Corticosteroid are considered by FDA class C drugs, since prolonged use is associated with the risk of intrauterine infections and prematurity [140] in addition to the well-known side effects such as arterial hypertension and diabetes which can influence the course of pregnancy. The higher incidence of previously reported cleft palate [141] or other congenital defects in women treated with steroids even during the first trimester of gestation has not been confirmed in a recent review of scientific literature [142]. The use of corticosteroids for short periods can be considered relatively safe. The corticosteroid of choice is prednisone, since about 90% of the dose is inactivated by the placental enzyme 11-beta hydroxylase [143]. In fact, EULAR has approved its use in pregnant women suffering from diseases such as lupus or rheumatoid arthritis [142]. Corticosteroid use can reduce a couple’s fertility, because in humans it inhibits the hypothalamic-pituitary–testicular axis and in women it can cause alterations in the ovarian cycle.

As far as biologic agents are concerned, Omalizumab was promoted to class B drug according to the FDA [144]. The use since 2006 in patients suffering from severe asthma has allowed numerous retrospective observational studies that have confirmed its safety also during pregnancy [145]. The case reported in the literature of pregnant women suffering from CU treated with Omalizumab seem to confirm its safety [146,147,148]. Most authors suggest not starting Omalizumab during pregnancy but not discontinuing its use during conception [149]. Nevertheless, in some of the reported cases of CU therapy with Omalizumab was performed in the gestational age with no report of adverse events or fetal malformations. However, it should be remembered that the use of this drug should be reserved only for particularly serious cases. In fact the data available thus far are very limited, though no adverse effects related to the use of Omalizumab in the progeny of women treated with this biological drug have been reported [150]. Antileukotrienes, particularly montelukast, during pregnancy does not seem to be risky for the health of the fetus [151] so that FDA has classified it as a class B drug. The small number of studies related to its use in pregnant women, however, recommends that its use should be evaluated on a case by case basis [152].

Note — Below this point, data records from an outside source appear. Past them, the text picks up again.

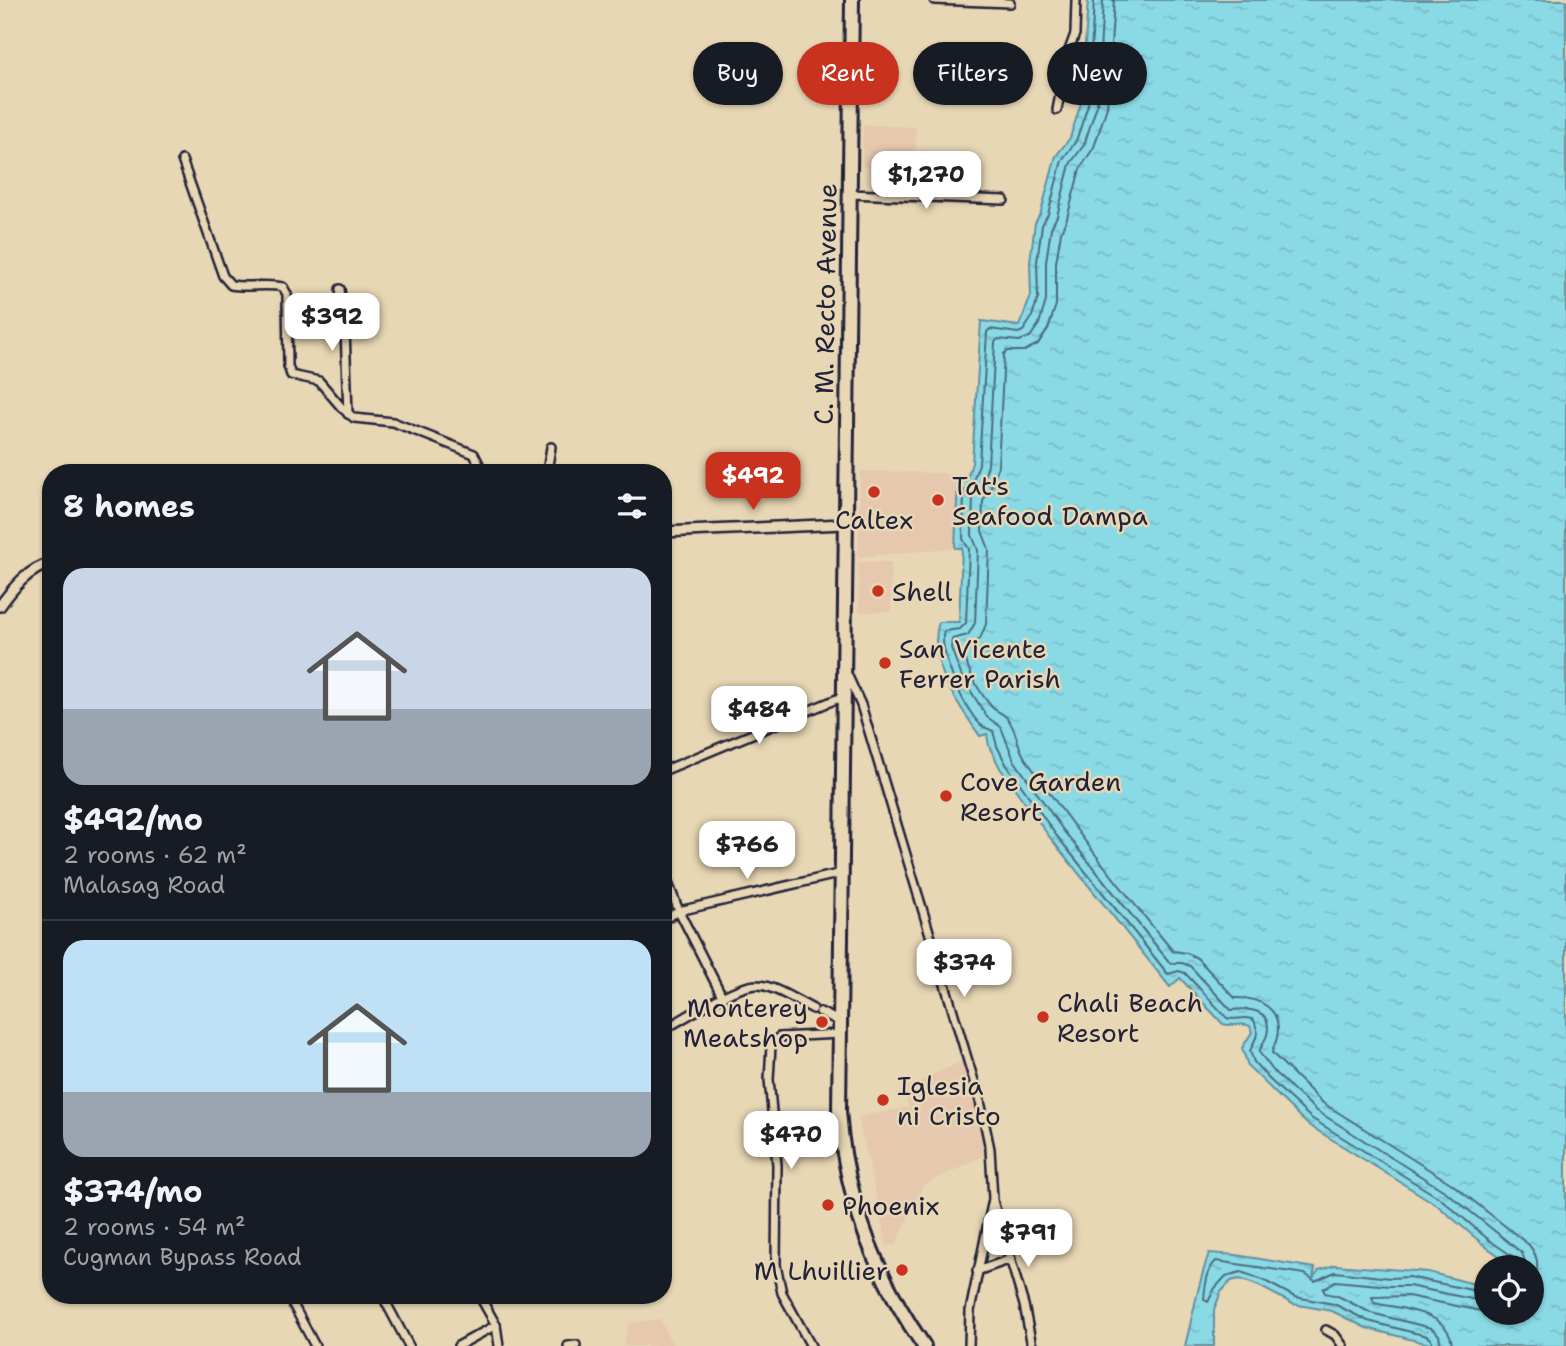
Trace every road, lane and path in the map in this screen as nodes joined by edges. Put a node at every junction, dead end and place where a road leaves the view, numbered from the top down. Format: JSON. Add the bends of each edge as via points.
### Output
{"nodes":[{"id":1,"x":852,"y":0,"type":"edge"},
{"id":2,"x":934,"y":0,"type":"edge"},
{"id":3,"x":1076,"y":0,"type":"edge"},
{"id":4,"x":1010,"y":3,"type":"dead end"},
{"id":5,"x":1057,"y":110,"type":"dead end"},
{"id":6,"x":182,"y":160,"type":"dead end"},
{"id":7,"x":849,"y":194,"type":"junction"},
{"id":8,"x":1004,"y":200,"type":"dead end"},
{"id":9,"x":340,"y":289,"type":"dead end"},
{"id":10,"x":349,"y":415,"type":"junction"},
{"id":11,"x":551,"y":447,"type":"dead end"},
{"id":12,"x":480,"y":464,"type":"edge"},
{"id":13,"x":548,"y":464,"type":"edge"},
{"id":14,"x":844,"y":524,"type":"junction"},
{"id":15,"x":672,"y":531,"type":"edge"},
{"id":16,"x":42,"y":565,"type":"edge"},
{"id":17,"x":0,"y":606,"type":"edge"},
{"id":18,"x":845,"y":668,"type":"junction"},
{"id":19,"x":844,"y":696,"type":"junction"},
{"id":20,"x":672,"y":767,"type":"edge"},
{"id":21,"x":842,"y":873,"type":"junction"},
{"id":22,"x":672,"y":893,"type":"edge"},
{"id":23,"x":679,"y":911,"type":"junction"},
{"id":24,"x":672,"y":915,"type":"edge"},
{"id":25,"x":723,"y":998,"type":"junction"},
{"id":26,"x":672,"y":1025,"type":"edge"},
{"id":27,"x":841,"y":1028,"type":"junction"},
{"id":28,"x":993,"y":1199,"type":"junction"},
{"id":29,"x":1011,"y":1259,"type":"junction"},
{"id":30,"x":977,"y":1271,"type":"junction"},
{"id":31,"x":293,"y":1304,"type":"edge"},
{"id":32,"x":387,"y":1304,"type":"edge"},
{"id":33,"x":484,"y":1304,"type":"edge"},
{"id":34,"x":496,"y":1325,"type":"junction"},
{"id":35,"x":1326,"y":1330,"type":"dead end"},
{"id":36,"x":315,"y":1346,"type":"edge"},
{"id":37,"x":409,"y":1346,"type":"edge"},
{"id":38,"x":458,"y":1346,"type":"edge"},
{"id":39,"x":499,"y":1346,"type":"edge"},
{"id":40,"x":811,"y":1346,"type":"edge"},
{"id":41,"x":924,"y":1346,"type":"edge"},
{"id":42,"x":969,"y":1346,"type":"edge"},
{"id":43,"x":1032,"y":1346,"type":"edge"},
{"id":44,"x":1343,"y":1346,"type":"edge"}],
"edges":[{"from":1,"to":7,"type":"highway","name":"C. M. Recto Avenue"},
{"from":2,"to":4,"type":"street"},
{"from":3,"to":5,"type":"street","via":[[1075,34]]},
{"from":6,"to":10,"type":"street","via":[[223,276],[230,285],[283,287],[291,375],[319,381]]},
{"from":7,"to":8,"type":"street"},
{"from":7,"to":14,"type":"highway","name":"C. M. Recto Avenue"},
{"from":9,"to":10,"type":"street"},
{"from":10,"to":12,"type":"street","via":[[393,422],[469,451]]},
{"from":11,"to":13,"type":"street"},
{"from":14,"to":15,"type":"street"},
{"from":14,"to":18,"type":"highway","name":"C. M. Recto Avenue"},
{"from":16,"to":17,"type":"street"},
{"from":18,"to":19,"type":"highway","name":"C. M. Recto Avenue"},
{"from":18,"to":28,"type":"street","via":[[861,705],[980,1101]]},
{"from":19,"to":20,"type":"street"},
{"from":19,"to":21,"type":"highway","name":"C. M. Recto Avenue"},
{"from":21,"to":23,"type":"street"},
{"from":21,"to":27,"type":"highway","name":"C. M. Recto Avenue"},
{"from":22,"to":23,"type":"street"},
{"from":23,"to":24,"type":"street"},
{"from":23,"to":25,"type":"street"},
{"from":25,"to":26,"type":"street"},
{"from":25,"to":27,"type":"street","via":[[757,985],[816,1011]]},
{"from":27,"to":40,"type":"street","via":[[779,1037],[771,1046],[776,1265],[782,1293]]},
{"from":27,"to":41,"type":"highway","name":"C. M. Recto Avenue","via":[[839,1111],[851,1192],[874,1259]]},
{"from":28,"to":29,"type":"street"},
{"from":28,"to":30,"type":"street"},
{"from":29,"to":30,"type":"street"},
{"from":29,"to":43,"type":"street"},
{"from":30,"to":42,"type":"street"},
{"from":31,"to":36,"type":"street"},
{"from":32,"to":37,"type":"street"},
{"from":33,"to":34,"type":"street"},
{"from":34,"to":38,"type":"street"},
{"from":34,"to":39,"type":"street"},
{"from":35,"to":44,"type":"street"}]}
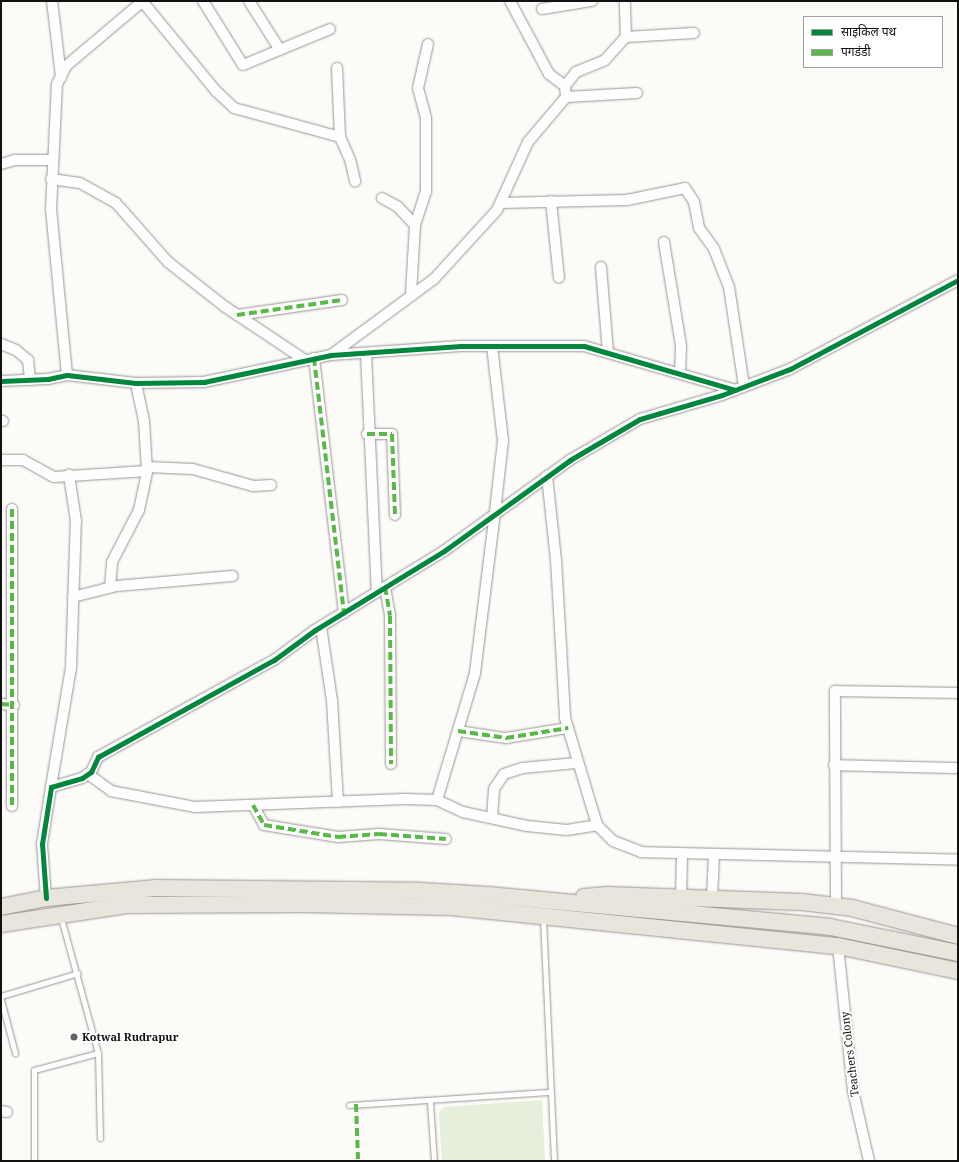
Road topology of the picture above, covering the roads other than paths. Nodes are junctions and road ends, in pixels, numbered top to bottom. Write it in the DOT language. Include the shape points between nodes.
graph roads {
  1 [pos="52,1"];
  2 [pos="143,1"];
  3 [pos="203,1"];
  4 [pos="249,1"];
  5 [pos="510,1"];
  6 [pos="592,1"];
  7 [pos="625,1"];
  8 [pos="542,9"];
  9 [pos="330,30"];
  10 [pos="694,33"];
  11 [pos="626,38"];
  12 [pos="428,44"];
  13 [pos="280,50"];
  14 [pos="337,68"];
  15 [pos="61,77"];
  16 [pos="565,86"];
  17 [pos="636,93"];
  18 [pos="566,97"];
  19 [pos="340,137"];
  20 [pos="51,160"];
  21 [pos="1,164"];
  22 [pos="51,179"];
  23 [pos="355,181"];
  24 [pos="382,198"];
  25 [pos="550,202"];
  26 [pos="501,203"];
  27 [pos="415,225"];
  28 [pos="664,242"];
  29 [pos="601,267"];
  30 [pos="559,278"];
  31 [pos="958,280"];
  32 [pos="411,295"];
  33 [pos="342,300"];
  34 [pos="237,315"];
  35 [pos="1,344"];
  36 [pos="492,346"];
  37 [pos="366,352"];
  38 [pos="608,353"];
  39 [pos="331,355"];
  40 [pos="309,359"];
  41 [pos="680,373"];
  42 [pos="67,375"];
  43 [pos="30,380"];
  44 [pos="1,381"];
  45 [pos="136,383"];
  46 [pos="739,388"];
  47 [pos="367,434"];
  48 [pos="1,460"];
  49 [pos="147,469"];
  50 [pos="69,475"];
  51 [pos="547,476"];
  52 [pos="271,485"];
  53 [pos="12,509"];
  54 [pos="495,512"];
  55 [pos="394,515"];
  56 [pos="233,576"];
  57 [pos="110,587"];
  58 [pos="381,590"];
  59 [pos="73,598"];
  60 [pos="344,613"];
  61 [pos="321,627"];
  62 [pos="958,693"];
  63 [pos="1,704"];
  64 [pos="14,704"];
  65 [pos="568,728"];
  66 [pos="458,730"];
  67 [pos="577,763"];
  68 [pos="390,764"];
  69 [pos="834,765"];
  70 [pos="958,768"];
  71 [pos="88,774"];
  72 [pos="51,787"];
  73 [pos="437,800"];
  74 [pos="338,802"];
  75 [pos="253,805"];
  76 [pos="12,806"];
  77 [pos="492,818"];
  78 [pos="597,824"];
  79 [pos="446,839"];
  80 [pos="682,854"];
  81 [pos="714,855"];
  82 [pos="834,857"];
  83 [pos="958,860"];
  84 [pos="243,897"];
  85 [pos="46,898"];
  86 [pos="681,898"];
  87 [pos="712,899"];
  88 [pos="836,906"];
  89 [pos="1,907"];
  90 [pos="544,907"];
  91 [pos="54,914"];
  92 [pos="1,924"];
  93 [pos="958,936"];
  94 [pos="838,946"];
  95 [pos="958,953"];
  96 [pos="958,971"];
  97 [pos="78,973"];
  98 [pos="1,996"];
  99 [pos="1,1000"];
  100 [pos="98,1053"];
  101 [pos="16,1054"];
  102 [pos="550,1092"];
  103 [pos="430,1102"];
  104 [pos="350,1105"];
  105 [pos="100,1138"];
  106 [pos="34,1161"];
  107 [pos="434,1161"];
  108 [pos="554,1161"];
  109 [pos="869,1161"];
  1 -- 15 [label="street"];
  2 -- 15 [label="street" via="66,66"];
  2 -- 19 [label="street" via="216,91 234,108"];
  3 -- 13 [label="street" via="243,65"];
  4 -- 13 [label="street"];
  5 -- 16 [label="street" via="549,74"];
  6 -- 8 [label="street"];
  7 -- 11 [label="street"];
  9 -- 13 [label="street"];
  10 -- 11 [label="street"];
  11 -- 16 [label="street" via="605,60 576,72"];
  12 -- 27 [label="street" via="418,88 426,118 426,192"];
  14 -- 19 [label="street"];
  15 -- 20 [label="street" via="58,84"];
  16 -- 18 [label="street"];
  17 -- 18 [label="street"];
  18 -- 26 [label="street" via="528,142"];
  19 -- 23 [label="street" via="350,158"];
  20 -- 21 [label="street" via="15,160"];
  20 -- 22 [label="street"];
  22 -- 34 [label="street" via="80,183 116,203 168,262"];
  22 -- 42 [label="street" via="50,210"];
  24 -- 27 [label="street" via="398,207"];
  25 -- 26 [label="street"];
  25 -- 30 [label="street"];
  25 -- 46 [label="street" via="627,200 685,188 694,202 699,228 714,249 729,287"];
  26 -- 32 [label="street" via="434,279"];
  27 -- 32 [label="street"];
  28 -- 41 [label="street" via="682,346"];
  29 -- 38 [label="street"];
  31 -- 46 [label="street" via="790,369"];
  32 -- 39 [label="street"];
  33 -- 34 [label="street"];
  34 -- 40 [label="street"];
  35 -- 43 [label="street" via="16,350 28,360"];
  36 -- 37 [label="street"];
  36 -- 38 [label="street" via="584,346"];
  36 -- 54 [label="street" via="503,441"];
  37 -- 39 [label="street"];
  37 -- 47 [label="street"];
  38 -- 41 [label="street"];
  39 -- 40 [label="street"];
  40 -- 45 [label="street" via="204,382"];
  40 -- 60 [label="street"];
  41 -- 46 [label="street"];
  42 -- 43 [label="street"];
  42 -- 45 [label="street"];
  43 -- 44 [label="street"];
  45 -- 49 [label="street" via="144,421"];
  46 -- 51 [label="street" via="640,419"];
  47 -- 55 [label="street" via="392,434"];
  47 -- 58 [label="street"];
  48 -- 50 [label="street" via="22,460 54,477"];
  49 -- 50 [label="street"];
  49 -- 52 [label="street" via="193,469 253,486"];
  49 -- 57 [label="street" via="140,510 112,562"];
  50 -- 59 [label="street" via="76,522"];
  51 -- 54 [label="street"];
  51 -- 65 [label="street"];
  53 -- 64 [label="street"];
  54 -- 58 [label="street" via="444,551"];
  54 -- 66 [label="street" via="475,672"];
  56 -- 57 [label="street"];
  57 -- 59 [label="street"];
  58 -- 60 [label="street"];
  58 -- 68 [label="street" via="390,616"];
  59 -- 72 [label="street" via="71,668"];
  60 -- 61 [label="street"];
  61 -- 71 [label="street" via="274,660 98,757"];
  61 -- 74 [label="street" via="332,701"];
  62 -- 69 [label="street" via="835,691"];
  63 -- 64 [label="street"];
  64 -- 76 [label="street"];
  65 -- 66 [label="street" via="506,738"];
  65 -- 67 [label="street"];
  66 -- 73 [label="street"];
  67 -- 77 [label="street" via="522,768 504,774 494,789"];
  67 -- 78 [label="street"];
  69 -- 70 [label="street"];
  69 -- 82 [label="street"];
  71 -- 72 [label="street"];
  71 -- 75 [label="street" via="111,791 188,806"];
  72 -- 85 [label="street" via="42,844"];
  73 -- 74 [label="street"];
  73 -- 77 [label="street" via="463,812"];
  74 -- 75 [label="street"];
  75 -- 79 [label="street" via="264,825 338,837 380,834"];
  77 -- 78 [label="street" via="567,830"];
  78 -- 80 [label="street" via="613,841 641,852"];
  80 -- 81 [label="street"];
  80 -- 86 [label="street"];
  81 -- 82 [label="street"];
  81 -- 87 [label="street"];
  82 -- 83 [label="street"];
  82 -- 88 [label="street"];
  84 -- 85 [label="highway" via="155,888"];
  84 -- 90 [label="highway" via="303,896 452,907"];
  84 -- 91 [label="highway" via="127,905"];
  85 -- 89 [label="highway"];
  85 -- 91 [label="highway"];
  86 -- 87 [label="highway"];
  86 -- 90 [label="highway" via="608,895"];
  87 -- 88 [label="highway"];
  88 -- 93 [label="highway" via="906,920"];
  90 -- 94 [label="highway"];
  90 -- 95 [label="highway" via="830,927"];
  90 -- 102 [label="lane"];
  91 -- 92 [label="highway"];
  91 -- 97 [label="lane"];
  94 -- 96 [label="highway"];
  94 -- 109 [label="street, Teachers Colony" via="853,1091"];
  97 -- 98 [label="lane"];
  97 -- 100 [label="lane"];
  99 -- 101 [label="lane"];
  100 -- 105 [label="lane"];
  100 -- 106 [label="lane" via="34,1070"];
  102 -- 103 [label="lane"];
  102 -- 108 [label="lane"];
  103 -- 104 [label="lane"];
  103 -- 107 [label="lane"];
}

For ciclosporin, no withdrawal is required either during conception or during gestation, as this drug does not appear to reduce fertility [153] and does not cross the placenta, this with no teratogenic effects [154]. Nevertheless, the hypertensive risk, the embryotoxicity described in some murine models, the cases of preterm birth and low birth weight also require very prudent and limit the use of ciclosporin to particularly severe cases [155].

Conclusions

Urticaria is a term referring to a group of diseases which involve the onset of pruritic wheals, angioedema, or both. Urticaria may be divided into acute and chronic forms. AU is defined as the occurrence of spontaneous wheals, angioedema, or both for < 6 weeks. The diagnostic procedures in patients with AU are fundamentally different from those used in patients with CU. The current recommendations are thus based on a precise formulation of the goals and steps in the recommended diagnostics. Because an underlying cause is rarely detected, a causal and/or curative treatment in not available for the majority of patients. Therefore, symptomatic therapy remains the mainstay of treatment. Modern SGA in licensed doses are the treatment of the first choice. In patients who do not respond adequately to standard dosage of SGA, the dosage should be increase up to four times the standard dosage. Patients who fail to respond adequately even to higher dosages of SGA should be given omalizumab (anti-IgE). More effective and safe therapies should be investigated for patients who do not respond to H1-antihistamines or omalizumab.